# AUFGABE A
Nenne alle Ziffern des angefochtenen Bescheides, die im Beschlussauszug erwähnt werden.
# AUFGABE B
Entnimm dem Beschlussauszug wörtlich den Abschnitt von „2. Der Antragsteller“ bis einschließlich „hat keinen Erfolg.“.

2. Der Antragsteller trägt die Kosten des Verfahrens.
3. Der Streitwert wird auf 2.500,00 Euro festgesetzt.
Gründe:
2Der Antrag,
3„die aufschiebende Wirkung der Klage gegen den Widerrufsbescheid des Antragsgegners vom 25.07.2023 wird angeordnet“,
4mit dem der Antragsteller sich auf seine zum Aktenzeichen 8 K 2035/23 erhobene Klage bezieht und den die Kammer zu seinen Gunsten dahingehend auslegt, dass er begehrt, die aufschiebende Wirkung seiner Klage hinsichtlich Ziff. 1 und 4 des angefochtenen Bescheides anzuordnen (§ 80 Abs. 5 Satz 1, Alt. 1 VwGO) und hinsichtlich der Ziff. 2 wiederherzustellen (§ 80 Abs. 5 Satz 1, Alt. 2 VwGO), hat keinen Erfolg.

# BEREITGESTELLTES MATERIAL
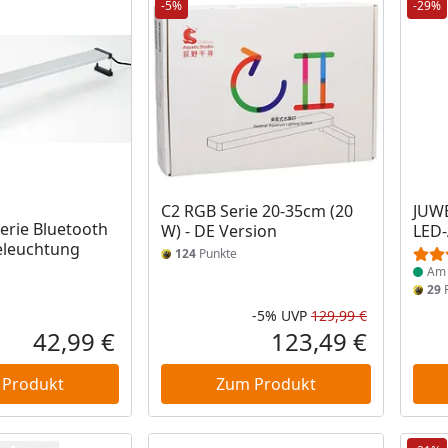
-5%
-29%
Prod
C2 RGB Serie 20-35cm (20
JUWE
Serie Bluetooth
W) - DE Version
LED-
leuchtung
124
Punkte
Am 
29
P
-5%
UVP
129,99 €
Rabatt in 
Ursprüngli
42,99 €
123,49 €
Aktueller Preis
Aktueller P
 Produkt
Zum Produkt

# LÖSUNG A
Ziff. 1, Ziff. 4 und Ziff. 2

# LÖSUNG B
2. Der Antragsteller trägt die Kosten des Verfahrens.
3. Der Streitwert wird auf 2.500,00 Euro festgesetzt.
Gründe:
2Der Antrag,
3„die aufschiebende Wirkung der Klage gegen den Widerrufsbescheid des Antragsgegners vom 25.07.2023 wird angeordnet“,
4mit dem der Antragsteller sich auf seine zum Aktenzeichen 8 K 2035/23 erhobene Klage bezieht und den die Kammer zu seinen Gunsten dahingehend auslegt, dass er begehrt, die aufschiebende Wirkung seiner Klage hinsichtlich Ziff. 1 und 4 des angefochtenen Bescheides anzuordnen (§ 80 Abs. 5 Satz 1, Alt. 1 VwGO) und hinsichtlich der Ziff. 2 wiederherzustellen (§ 80 Abs. 5 Satz 1, Alt. 2 VwGO), hat keinen Erfolg.